0
votes

I configured a Kafka JDBC Source connector in order to push on a Kafka topic the record changed (insert or update) from a PostgreSQL database. I use "timestamp+incrementing" mode. Seems to work fine. I didnt't configure the JDBC Sink connector because I'm using a Kafka Consumer that listen on the topic.

The message on the topic is a JSON. This is an example:

{
  "schema": {
    "type": "struct",
    "fields": [
      {
        "type": "int64",
        "optional": false,
        "field": "id"
      },
      {
        "type": "int64",
        "optional": true,
        "name": "org.apache.kafka.connect.data.Timestamp",
        "version": 1,
        "field": "entity_create_date"
      },
      {
        "type": "int64",
        "optional": true,
        "name": "org.apache.kafka.connect.data.Timestamp",
        "version": 1,
        "field": "entity_modify_date"
      },
      {
        "type": "int32",
        "optional": true,
        "field": "entity_version"
      },
      {
        "type": "string",
        "optional": true,
        "field": "firstname"
      },
      {
        "type": "string",
        "optional": true,
        "field": "lastname"
      }
    ],
    "optional": false,
    "name": "author"
  },
  "payload": {
    "id": 1,
    "entity_create_date": 1600287236682,
    "entity_modify_date": 1600287236682,
    "entity_version": 1,
    "firstname": "George",
    "lastname": "Orwell"
  }
}

As you can see there is no info about if this change is captured by Source connector because of an insert or an update. I need this information.

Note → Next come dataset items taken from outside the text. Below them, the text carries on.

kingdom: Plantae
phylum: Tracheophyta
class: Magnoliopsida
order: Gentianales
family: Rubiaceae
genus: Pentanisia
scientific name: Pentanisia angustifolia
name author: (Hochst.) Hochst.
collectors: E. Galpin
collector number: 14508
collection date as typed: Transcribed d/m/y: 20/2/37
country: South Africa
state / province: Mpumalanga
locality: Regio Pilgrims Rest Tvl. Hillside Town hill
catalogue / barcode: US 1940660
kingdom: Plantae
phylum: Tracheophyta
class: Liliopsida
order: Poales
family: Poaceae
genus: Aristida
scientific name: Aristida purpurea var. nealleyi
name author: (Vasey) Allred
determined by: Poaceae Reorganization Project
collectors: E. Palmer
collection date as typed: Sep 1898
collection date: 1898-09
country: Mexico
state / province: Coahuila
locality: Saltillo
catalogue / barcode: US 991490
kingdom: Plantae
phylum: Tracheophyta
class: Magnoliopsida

How can solve?

2

2 Answers

0
votes

You can't get that information using the JDBC Source connector, unless you do something bespoke in the source schema and triggers.

This is one of the reasons why log-based CDC is generally a better way to get events from the source database, and for other reasons including:

  • capturing deletes
  • capturing the type of operation
  • capturing all events, not just what's there at the time when the connector polls.

For more details on the nuances of this see this blog or a talk based on the same.

0
votes

Using a CDC based approach as suggested by @Robin Moffatt may be the proper way to handle your requirement. Checkout https://debezium.io/

However, looking at your table data you could use "entity_create_date" and "entity_modify_date" in your consumer to determine if the message in an insert or update. If "entity_create_date" = "entity_modify_date" then it's an insert else it's an update.